Return to Syllabus   Dr. Andrew Wood
Office: HGH 210; phone: (408) 924-5378

Ehrenhaus, P. (2001). Why we fought: Holocaust memory in Spielberg's Saving Private Ryan. Critical Studies in Media Communication, 18(3), 321-337.

Note: These comments are not designed to "summarize" the reading. Rather, they are available to highlight key ideas that will emerge in our classroom discussion. As always, it's best to read the original text to gain full value from the course.

Peter Ehrenhaus conducts a close textual analysis of the Steven Spielberg film Saving Private Ryan (SPR), studying the film as a response to declining American moral certainty. Here, Ehrenhaus cites Susan Owen who argues that American doubt makes it necessary (and difficult) to evoke a secular jeremiad: “a call to a people to redeem themselves through a rededication to the principles that define them as ‘a people’” (p. 332) -- particularly if those principles are in doubt.
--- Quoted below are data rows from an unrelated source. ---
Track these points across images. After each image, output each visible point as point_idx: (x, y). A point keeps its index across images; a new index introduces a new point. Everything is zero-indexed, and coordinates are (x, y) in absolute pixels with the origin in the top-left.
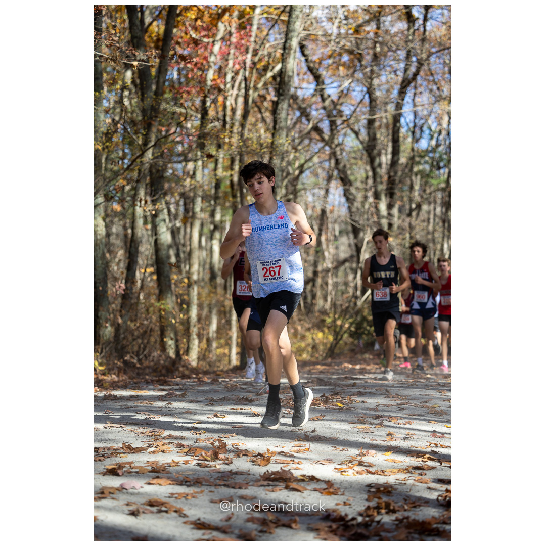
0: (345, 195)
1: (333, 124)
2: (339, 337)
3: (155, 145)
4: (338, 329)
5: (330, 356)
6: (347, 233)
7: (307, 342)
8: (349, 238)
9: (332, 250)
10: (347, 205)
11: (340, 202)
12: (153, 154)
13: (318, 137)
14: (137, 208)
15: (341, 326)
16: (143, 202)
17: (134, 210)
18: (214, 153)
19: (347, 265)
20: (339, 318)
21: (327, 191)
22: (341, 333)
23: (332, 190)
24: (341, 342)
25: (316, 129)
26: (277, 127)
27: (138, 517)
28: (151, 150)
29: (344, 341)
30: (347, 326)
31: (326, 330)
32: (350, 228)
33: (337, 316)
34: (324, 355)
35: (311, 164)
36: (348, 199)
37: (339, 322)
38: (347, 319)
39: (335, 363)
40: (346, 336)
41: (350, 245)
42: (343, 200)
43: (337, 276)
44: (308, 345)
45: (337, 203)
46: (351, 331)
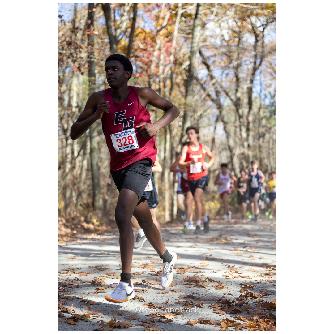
0: (224, 129)
1: (217, 93)
13: (209, 99)
21: (215, 128)
23: (218, 128)
25: (209, 95)
26: (187, 94)
31: (216, 202)
42: (224, 132)
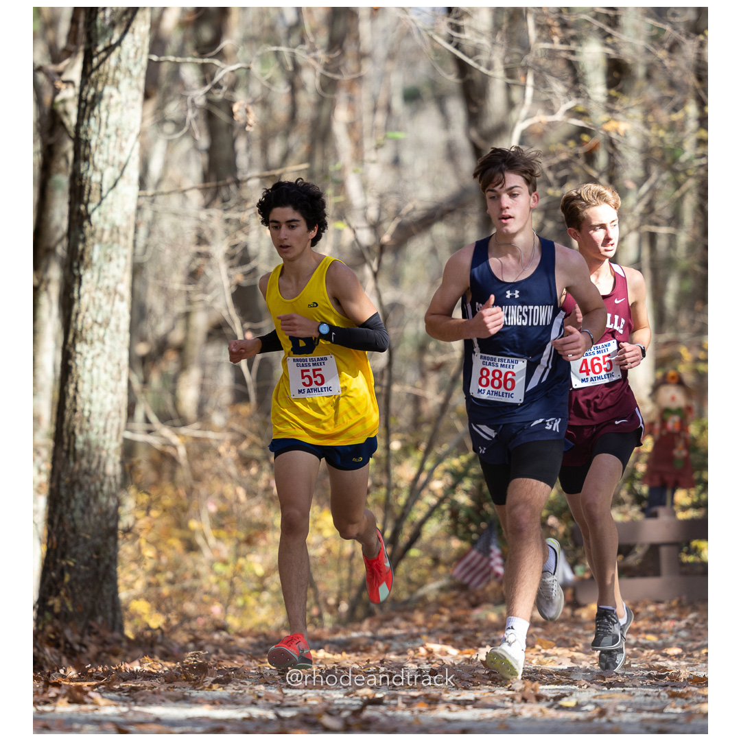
2: (407, 532)
4: (402, 500)
5: (370, 614)
6: (440, 101)
8: (446, 123)
9: (377, 174)
15: (416, 490)
19: (441, 230)
20: (405, 451)
22: (417, 515)
24: (414, 552)
29: (428, 549)
30: (437, 485)
32: (450, 78)
33: (396, 445)
34: (344, 607)
37: (406, 472)
38: (439, 460)
39: (391, 637)
40: (433, 528)
41: (451, 153)
43: (396, 280)
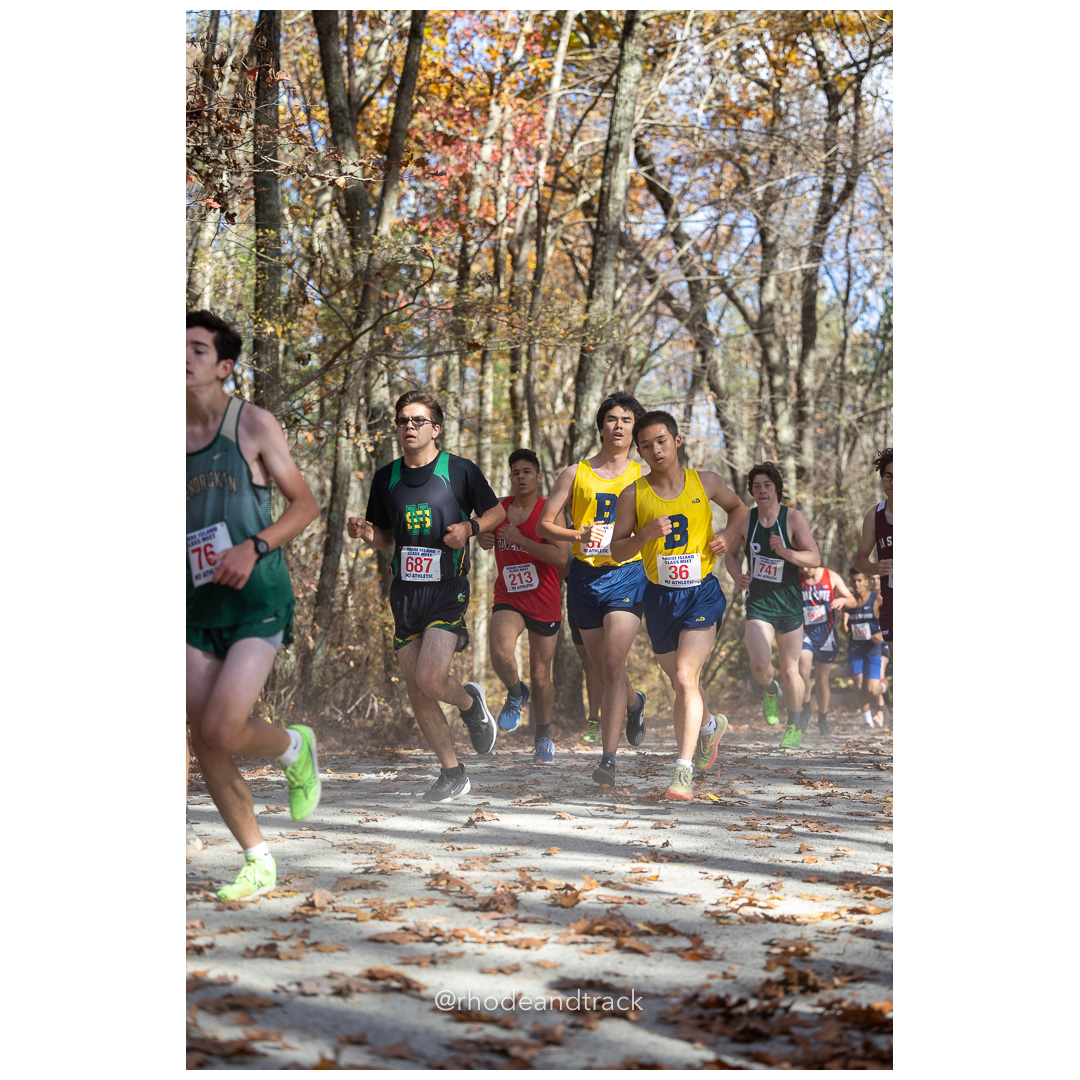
0: (718, 415)
1: (695, 288)
3: (374, 327)
7: (651, 683)
10: (721, 433)
11: (709, 429)
12: (371, 341)
13: (668, 311)
14: (343, 441)
16: (352, 430)
17: (337, 443)
18: (481, 341)
21: (689, 409)
26: (595, 292)
27: (350, 1000)
28: (367, 335)
35: (656, 360)
36: (723, 424)
42: (715, 424)
44: (654, 689)
45: (704, 429)
46: (731, 663)
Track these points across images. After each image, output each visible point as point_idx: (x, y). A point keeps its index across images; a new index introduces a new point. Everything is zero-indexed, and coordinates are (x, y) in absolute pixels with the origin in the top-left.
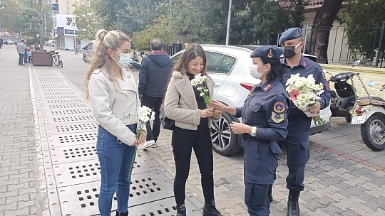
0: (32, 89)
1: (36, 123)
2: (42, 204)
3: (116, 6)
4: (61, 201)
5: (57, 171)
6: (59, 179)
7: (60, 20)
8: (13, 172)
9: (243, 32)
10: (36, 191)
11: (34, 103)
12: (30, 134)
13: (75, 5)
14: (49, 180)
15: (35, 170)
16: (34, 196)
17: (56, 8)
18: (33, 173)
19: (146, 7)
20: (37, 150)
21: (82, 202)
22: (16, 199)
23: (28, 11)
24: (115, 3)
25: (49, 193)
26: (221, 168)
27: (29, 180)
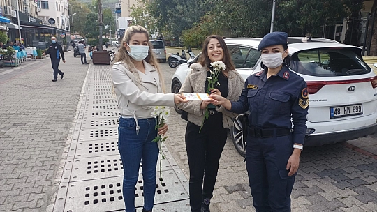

Ehrenhaus finds that SPR works by employing the Holocaust as justification for American involvement in World War Two, providing a virtuous foundation from which future jeremiads might be crafted. To advance this argument, Ehrenhaus begins by noting criticisms of Spielberg’s war epic.

Initially, Ehrenhaus notes some left-leaning critics’ concerns that that the film’s vivid description of war’s violence serves to romanticize bloodshed. Here, we encounter Jean-Luc Godard’s claim that even anti-war films are still pro-war. Ehrenhaus also notes right-leaning critics who attack the film as unpatriotic. Of course, from other side, Ehrenhaus finds that any criticism of SPR must be contextualized within the Vietnam Syndrome: “The diminished capacity to suspend disbelief and to engage discourses of national celebration” (p. 324). After all, if the values embodied in the Vietnam War are suspect, how can subsequent war movies (and wars) be any more worthy of trust? At this point, Ehrenhaus shifts to his analysis of how SPR evokes the Holocaust as a means to elide the Vietnam Syndrome.

Ehrenhaus argues that SPR’s character, Private Mellish, provides the means for audiences to experience an Americanization of the Holocaust. After providing illustration of Mellish’s assimilation to American culture and his pride in Jewish heritage, Ehrenhaus concentrates on the scene in which Mellish is killed by a German soldier. Crucial to this scene is Corporal Upham, a frightened soldier (a WASP, Ehrenhaus presumes) who fails to act while Mellish is killed: “Woven into the fabric of this scene, viewers encounter one of the most compelling reasons for the Americanization of the Holocaust memory -- guilt for not having acted, for not having acted sooner, for not having done enough” (p. 328). Thus, SPR reminds its viewers of America’s responsibilities to act in the face of horror.

To this analysis, Ehrenhaus emphasizes that the holocaust became an icon more than a decade after World War Two, serving purposes beyond the need to identify a particular history. The American symbolism of this icon, according to Ehrenhaus, suggested that the state of Israel and the success of American Jewry could represent the redemption of European Jews lost in the fires of the Holocaust. Afterward, the author describes how the Holocaust became solidified as an unassailable symbol from the 1960s through the 1980s, such that viewing a film like Schindler’s List would become a “moral obligation of citizenship” (Cole, cited in Ehrenhaus, p. 331). Ehrenhaus concludes with a question of whether such moral certainty may carry the seeds of future regret.